Melalui kegiatan tersebut, siswa tidak hanya memperoleh pengetahuan mengenai jenis sampah, tetapi juga memahami bahwa pengelolaan sampah merupakan tanggung jawab bersama. Edukasi tersebut diharapkan dapat membentuk kebiasaan memilah dan membuang sampah dengan benar sejak usia sekolah.
Kegiatan SOSMAS SOSHUM juga dilengkapi dengan program “Edukasi dan Pendampingan Pembuatan QRIS bagi Pelaku UMKM Desa Mendak” yang dilaksanakan oleh Margaretha Daraayu Damai Oktarina. Program ini bertujuan meningkatkan pemahaman pelaku UMKM mengenai penggunaan QRIS sebagai metode pembayaran digital yang praktis, aman, dan efisien.
Pendampingan dilakukan mulai dari edukasi mengenai manfaat QRIS dan persyaratan pendaftaran hingga proses pembuatan QRIS sesuai dengan ketentuan penyelenggara jasa pembayaran. Pelaku UMKM juga diberikan pemahaman mengenai cara menggunakan QRIS untuk menerima transaksi non-tunai sehingga dapat mendukung transaksi usaha yang lebih tertib dan modern.

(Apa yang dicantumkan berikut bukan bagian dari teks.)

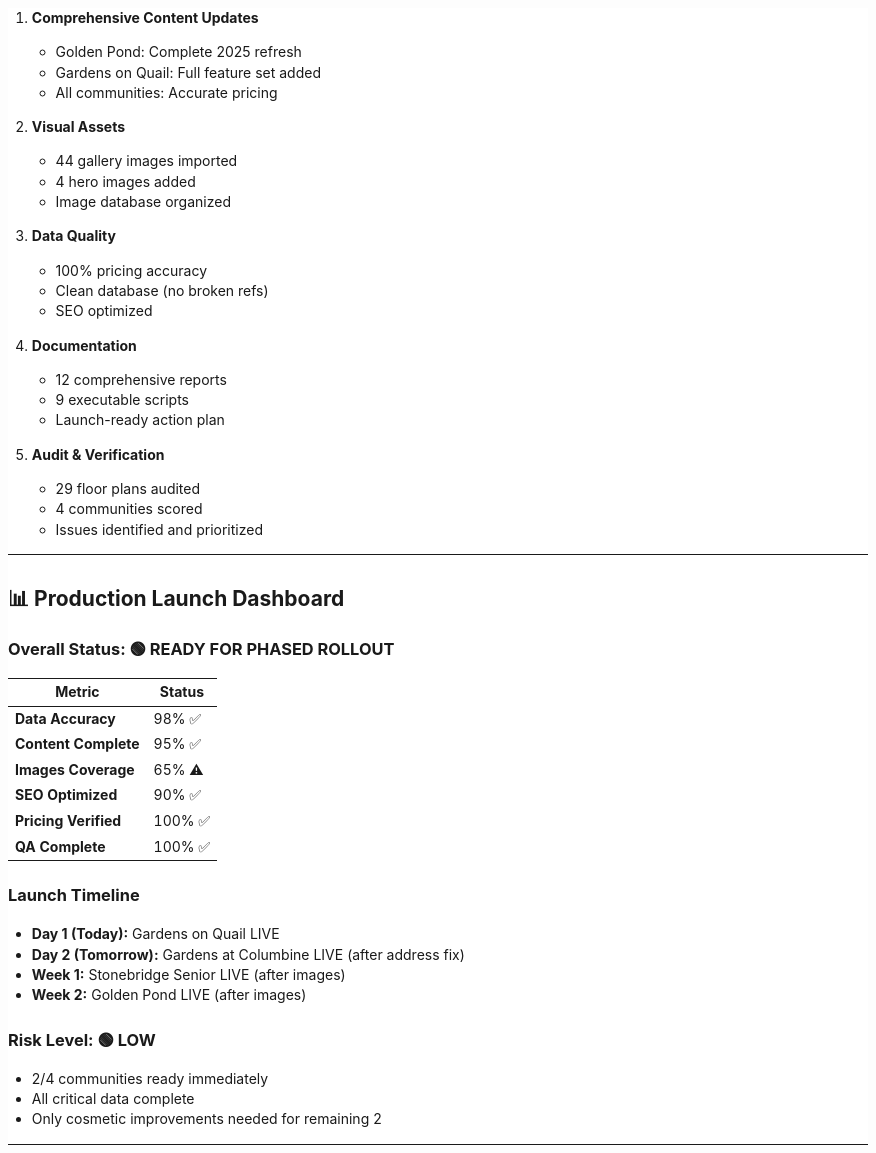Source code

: 1. **Comprehensive Content Updates**
   - Golden Pond: Complete 2025 refresh
   - Gardens on Quail: Full feature set added
   - All communities: Accurate pricing

2. **Visual Assets**
   - 44 gallery images imported
   - 4 hero images added
   - Image database organized

3. **Data Quality**
   - 100% pricing accuracy
   - Clean database (no broken refs)
   - SEO optimized

4. **Documentation**
   - 12 comprehensive reports
   - 9 executable scripts
   - Launch-ready action plan

5. **Audit & Verification**
   - 29 floor plans audited
   - 4 communities scored
   - Issues identified and prioritized

---

## 📊 Production Launch Dashboard

### Overall Status: 🟢 READY FOR PHASED ROLLOUT

| Metric | Status |
|--------|--------|
| **Data Accuracy** | 98% ✅ |
| **Content Complete** | 95% ✅ |
| **Images Coverage** | 65% ⚠️ |
| **SEO Optimized** | 90% ✅ |
| **Pricing Verified** | 100% ✅ |
| **QA Complete** | 100% ✅ |

### Launch Timeline
- **Day 1 (Today):** Gardens on Quail LIVE
- **Day 2 (Tomorrow):** Gardens at Columbine LIVE (after address fix)
- **Week 1:** Stonebridge Senior LIVE (after images)
- **Week 2:** Golden Pond LIVE (after images)

### Risk Level: 🟢 LOW
- 2/4 communities ready immediately
- All critical data complete
- Only cosmetic improvements needed for remaining 2

---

Melalui pendampingan tersebut, pelaku UMKM berhasil menyelesaikan proses pendaftaran hingga penerbitan QRIS yang dapat digunakan sebagai salah satu metode pembayaran dalam kegiatan usaha. Kehadiran QRIS diharapkan dapat memberikan kemudahan bagi pelaku usaha sekaligus memberikan alternatif pembayaran bagi pelanggan.
Rangkaian program SOSMAS SOSHUM tersebut mendapat respons positif dari masyarakat dan pihak-pihak yang terlibat. Berbagai kegiatan yang dilaksanakan memberikan ruang bagi mahasiswa untuk berinteraksi secara langsung dengan masyarakat sekaligus memberikan edukasi yang disesuaikan dengan kebutuhan masing-masing sasaran.
“Saya sangat amat berterima kasih untuk adik-adik KKN yang sudah memberi edukasi kepada saya selaku salah satu UMKM di Desa Mendak ini. Semoga kedepannya setelah program ini dilaksanakan, usaha UMKM di Desa Mendak semakin maju dengan adanya perubahan baru ini,” ujar Ibu Wantini salah satu pemilik usaha laundry di Desa Mendak.
Salah satu mahasiswa pelaksana program menyampaikan bahwa rangkaian SOSMAS dirancang tidak hanya untuk memberikan materi, tetapi juga menghasilkan media dan pendampingan yang dapat dimanfaatkan oleh masyarakat setelah kegiatan selesai.
“Semoga setelah segala program kerja yang berjalan ini, masyarakat Desa Mendak mendapat dampak positif yang membuat semuanya lebih berkembang dengan kehadiran kami disini,” ujar Muhammad Fadli selaku Koordinator Desa KKN.
Melalui berbagai program tersebut, mahasiswa KKN Tim II UNDIP berharap edukasi yang diberikan dapat memberikan manfaat berkelanjutan bagi masyarakat Desa Mendak.
Peningkatan literasi keuangan, pemahaman hukum, pengelolaan perpustakaan, kesadaran terhadap lingkungan, hingga pemanfaatan pembayaran digital diharapkan dapat mendukung masyarakat dalam membangun kebiasaan yang lebih tertib, mandiri, dan adaptif terhadap kebutuhan di kehidupan sehari-hari.